Redécouverte d’un film méconnu de 1946, restauré en 2010, et édité aujourd’hui en DVD par Tamasa. Un jeune mari est pourchassé par son épouse jalouse qui essaie de le reconquérir. Sur cette trame de comédie conjugale, Marcel L’Herbier réalise une fantaisie animée avec Danièle Darrieux et François Périer dans les rôles principaux. Le réalisateur, qui a connu une belle reconnaissance avant-guerre, ne bénéficie plus des mêmes latitudes artistiques. Il adapte une pièce de théâtre de boulevard, mais se donne quelques libertés en lui faisant emprunter des registres inattendus (la comédie macabre ou le pastiche de film policier). En découle un divertissement "bariolé", plein d’allant, qui évoque fréquemment les comédies hollywoodiennes.
Martine et Denis Cavignolle ont fait un mariage de raison dicté par les intérêts économiques de leurs pères respectifs, de grands éditeurs de livres. Brusquement, Martine s’aperçoit qu’elle aime Denis. Folle de jalousie, elle se met à l’épier et à le suivre, allant jusqu’à le menacer – très gauchement – avec une arme à feu. Horripilé, le jeune mari prend la fuite et se réfugie dans une auberge de province dépeuplée. Il y rencontre un auteur de théâtre reconnu, Alain de Plessis, qui s’est déterminé au suicide après un échec amoureux. Pour réveiller l’intérêt de Denis, et le piquer à vif, Martine feint la romance avec le vieil auteur. Les deux hommes, chahutés à part égale, en feront gentiment les frais…

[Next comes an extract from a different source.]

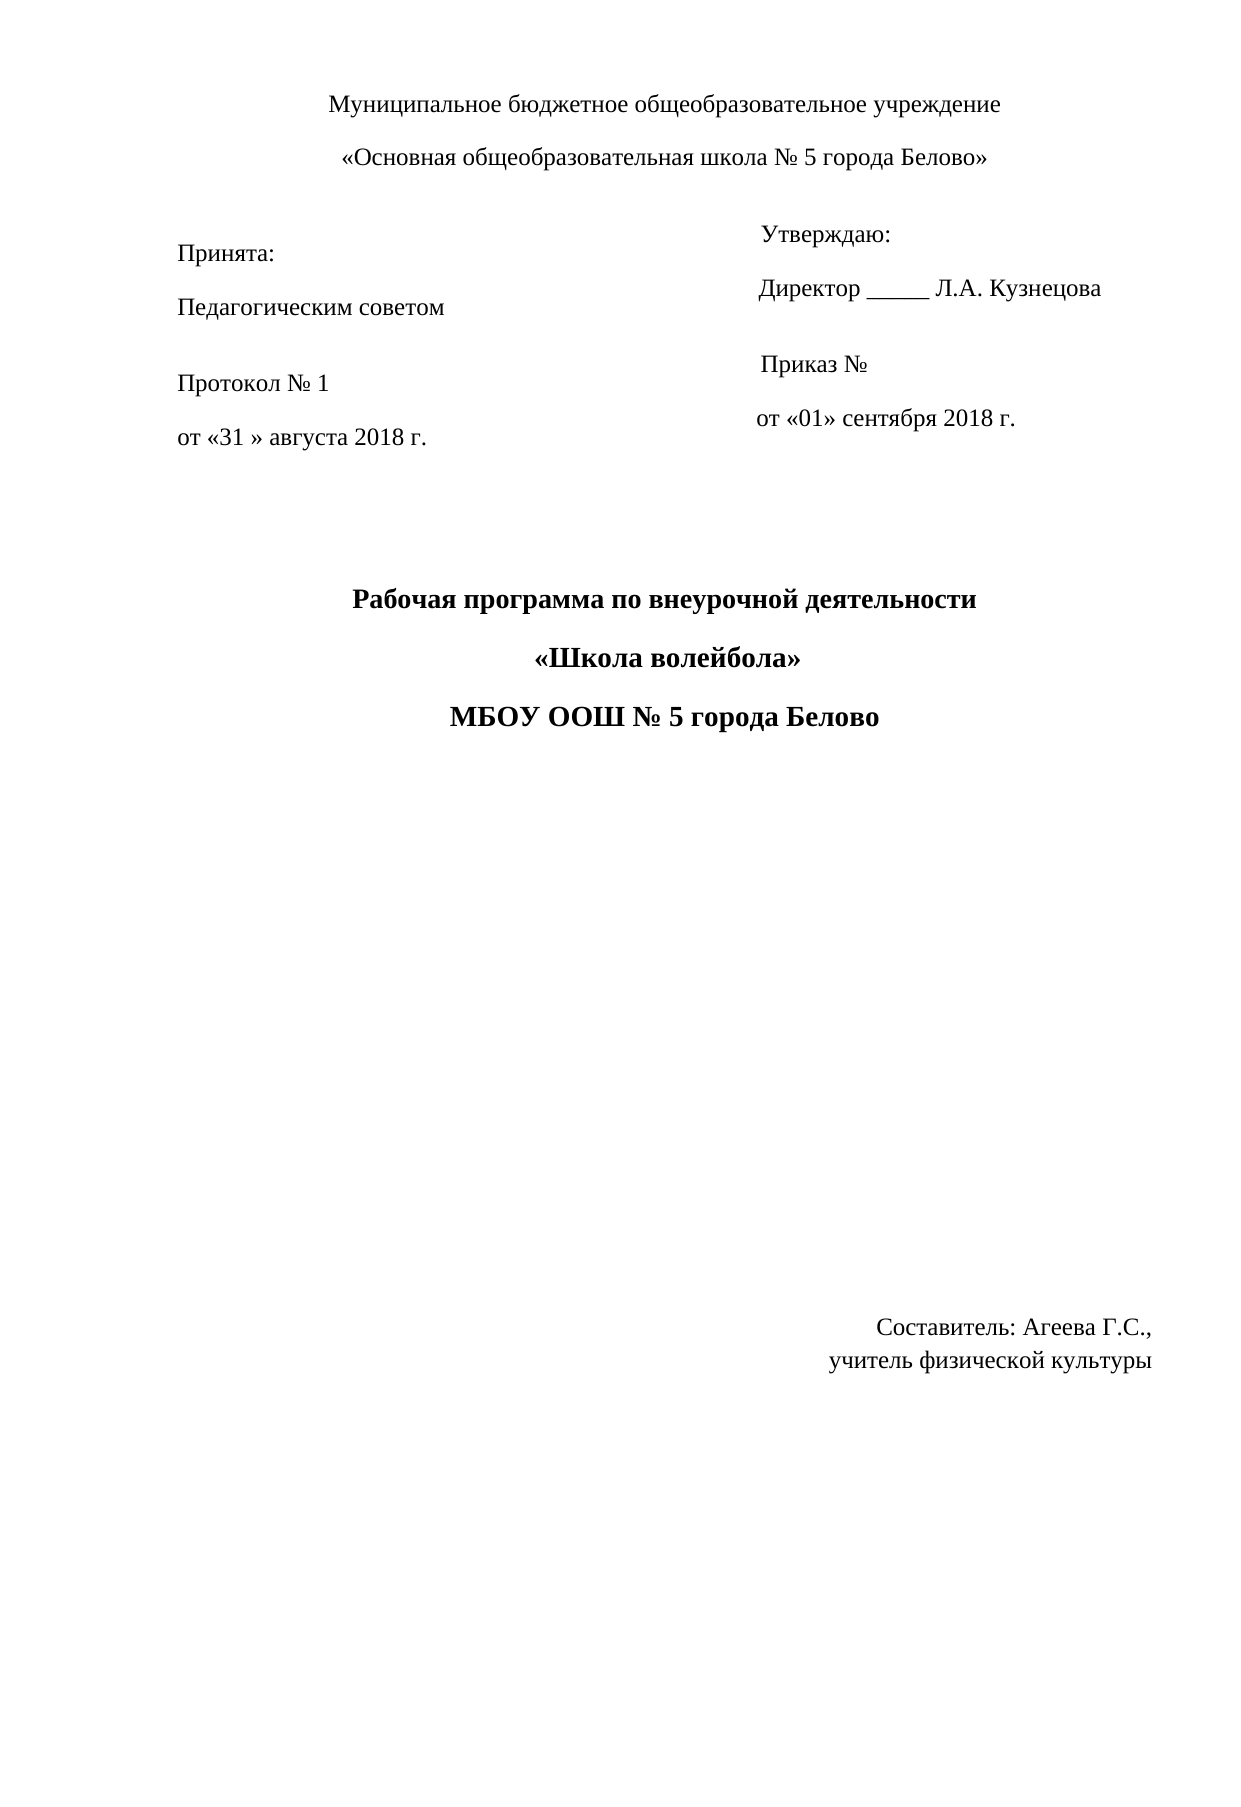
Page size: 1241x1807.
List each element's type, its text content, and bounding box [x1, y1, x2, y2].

Marcel L’Herbier fait partie des cinéastes français aujourd’hui un peu oubliés, dont on redécouvre peu à peu l’œuvre au gré des rééditions et restaurations. Du temps du muet, il participa de l’avant-garde cinématographique, multipliant les expérimentations photographiques pour affirmer la légitimité artistique de ce nouveau moyen d’expression. "L’inhumaine" de 1924, – l’un de ses films les plus connus – était un mélodrame très stylisé sur fond de progrès et de machinisme. L’Herbier y réalisait une synthèse ambitieuse du cinéma et des arts plastiques ; les décors étaient de l’architecte Robert Mallet-Stevens et les fresques de Fernand Léger.
"Au Petit bonheur" – film parlant bien plus tardif – s’inscrit par son sujet et son titre dans une veine populaire et ouvertement commerciale. L’Herbier y adapte un vaudeville et en distribue les rôles aux vedettes de l’époque, Danielle Darrieux en tête. Pourtant, le réalisateur s’approprie ce qui au final n’aurait pu être qu’un film de commande, ou une transposition un peu rigide du théâtre au cinéma. L’imaginaire du cinéma américain s’insinue dans la narration, tant dans la comédie sentimentale très rythmée, voire heurtée, que dans les allusions au film policier. L’Herbier s’ingénie à dévier le cours de sa narration pour lui faire emprunter des chicanes improbables. Il s’autorise même un humour de comédie noire, où chacun – par dépit amoureux ou difficultés pécuniaires – cherche à se supprimer. Ironiquement, le titre "Au petit bonheur" est le nom de l’auberge du film, tenue par une patronne suicidaire, qui accueille par solidarité ses hôtes, dès lors qu’eux-mêmes sont candidats (assez fantaisistes, il faut bien le dire) au suicide.
Le concassage des genres, qui dynamite la trame théâtrale initiale, trouve un écho dans le formalisme de l’Herbier : surimpressions, contraste des lumières très artificielles ou naturelles, mobilité effrénée des protagonistes, recours à des accélérés burlesques. La comédie, loin de se cantonner à des intérieurs ou à des décors un peu factices, ne cesse de prendre l’air. Les artifices du scénario – avec ses mises en scènes répétées et ses coups de théâtre – côtoient une modernité subtile, d’un anticonformisme plus affirmé. Charlotte Garson, auteure du livret DVD, parle très justement d’une "fantaisie joyeusement impure". L’Herbier semble s’y amuser – avec irrévérence ou presque – à transgresser l’économie du théâtre filmé. "Au Petit Bonheur" joue de ces allers-retours permanents entre scènes de studio, et aspiration perpétuelle à en déborder le cadre, la forme, voire à en exagérer le trait. C’est plus particulièrement le cas dans la première partie, exubérante et précipitée, qui fonctionne comme un grand "medley" de genres à la croisée des traditions françaises et américaines. Le film est une savoureuse curiosité, qui allie inventivité et convention. Il vaut autant pour ses vedettes – Périer, Darrieux, mais aussi Paulette Dubost et André Luguet – que pour la réalisation de L’Herbier, pleine de petites et vives échappées.